Semantic Search transforms how AI understands your codebase. Instead of keyword matching, the assistant finds code by meaning—"authentication logic" finds login handlers, session management, and token validation, even if they don't share keywords.

Tool Execution enables the assistant to actually implement changes, not just suggest them. Combined with reasoning visibility, you see exactly how the AI thinks through problems.

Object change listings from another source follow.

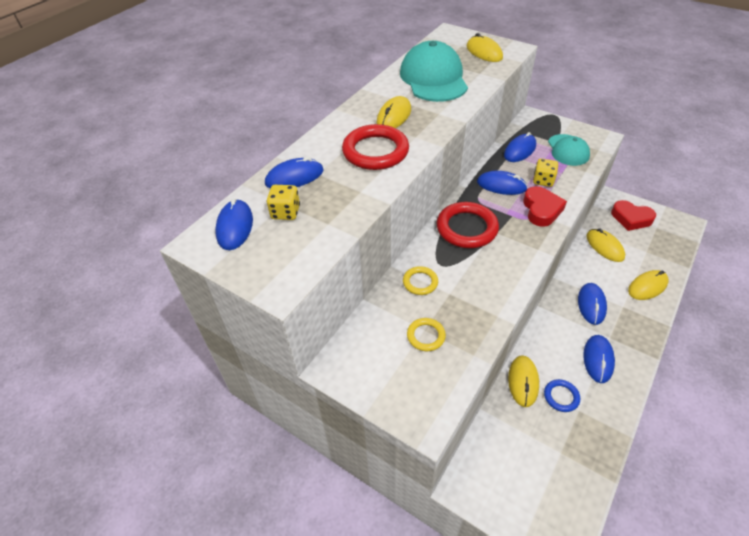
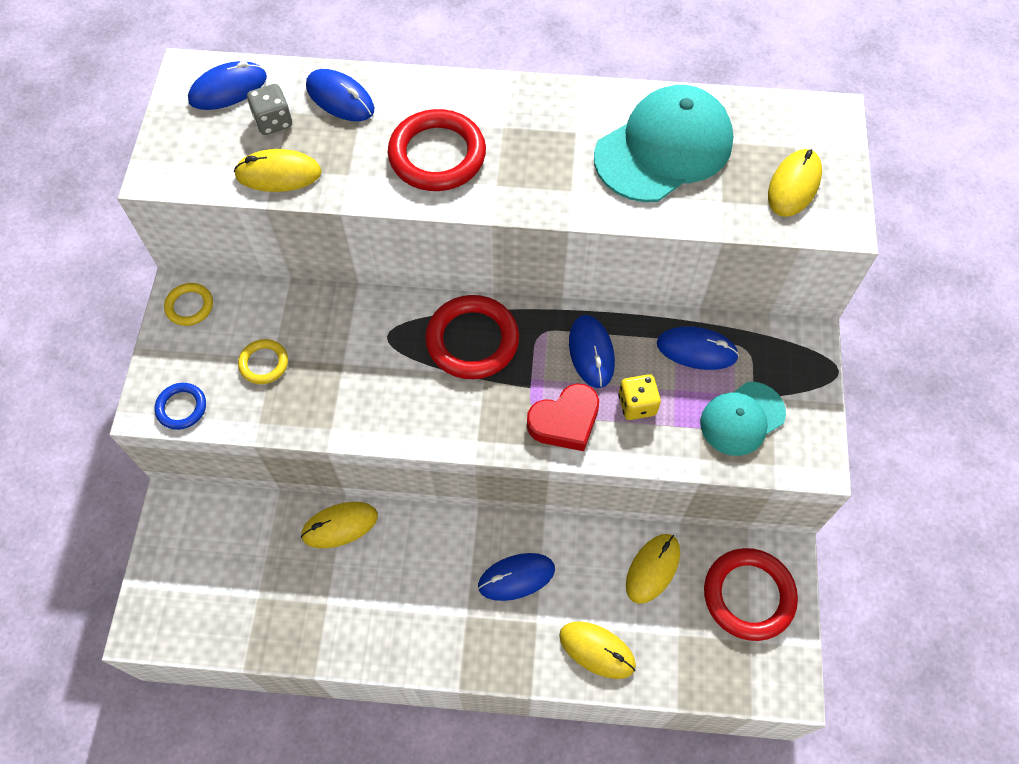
camera: 60 degrees right, 15 degrees up
yellow dice [267,185,300,220] -> grey dice [247,84,292,135]
yellow mouse [376,96,411,128] -> yellow mouse moved to [234,149,322,192]
yellow ring [403,266,438,295] -> yellow ring moved to [164,283,213,326]
blue ring [544,379,580,412] -> blue ring moved to [155,383,206,430]
blue mouse [583,335,615,383] -> none
red heart [611,200,656,231] -> red ring [704,548,798,641]

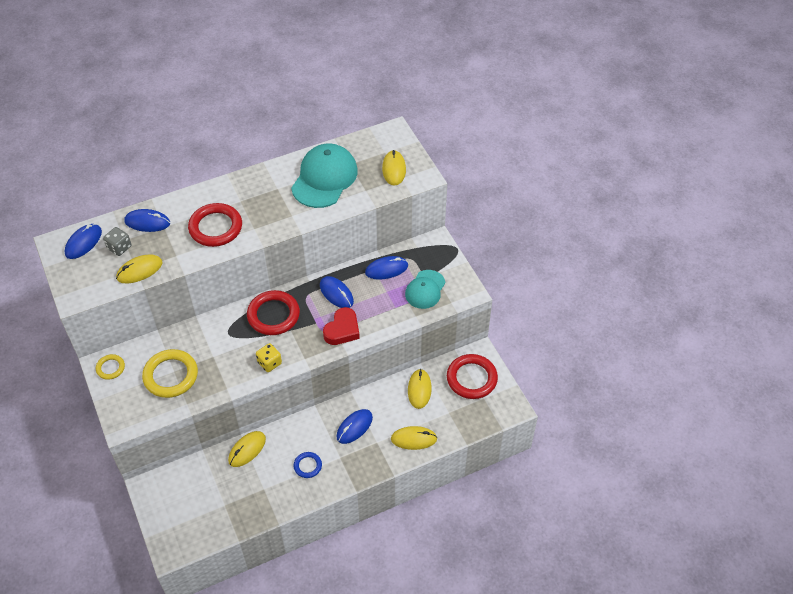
camera: 30 degrees left, 10 degrees down
blue ring [155,383,206,430] -> blue ring moved to [294,452,322,478]
yellow ring [238,339,288,384] -> yellow ring [142,349,198,398], size x1.90
yellow dice [618,374,661,420] -> yellow dice moved to [256,343,282,372]

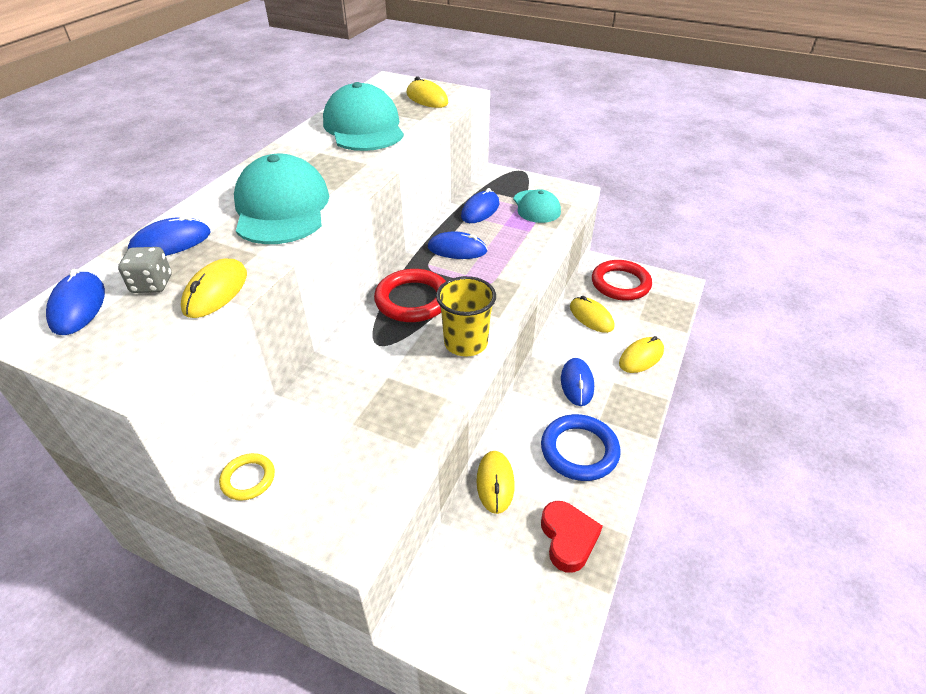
camera: 40 degrees left, 10 degrees down
yellow ring [142,349,198,398] -> none
red ring [188,203,242,247] -> turquoise cap [234,154,329,244]
yellow dice [256,343,282,372] -> yellow cup [436,276,496,356]
blue ring [294,452,322,478] -> blue ring [541,414,620,481], size x1.90
red heart [323,307,360,345] -> red heart moved to [541,501,603,573]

Multi-Agent Support lets you create specialized assistants for different parts of your codebase, each optimized for their domain.


Next Steps

Enhance your assistant:

  • Add more sources: Connect to documentation, APIs, databases
  • Enable observability: Monitor performance with --observe flag
  • Scale up: Deploy to production with Docker/Kubernetes
  • Customize tools: Add MCP integrations for external services

Resources:


Conclusion

You've built a production-ready coding assistant that:

  • ✅ Understands your codebase semantically
  • ✅ Implements changes intelligently
  • ✅ Shows its reasoning process
  • ✅ Executes commands safely
  • ✅ Requires zero code (pure YAML)

The best part? You can test it locally with hector call, then deploy it as a server with a web UI using hector serve.

Ready to build your own? Start with one tool, then add more as you go. The complete example in configs/coding.yaml shows you everything working together.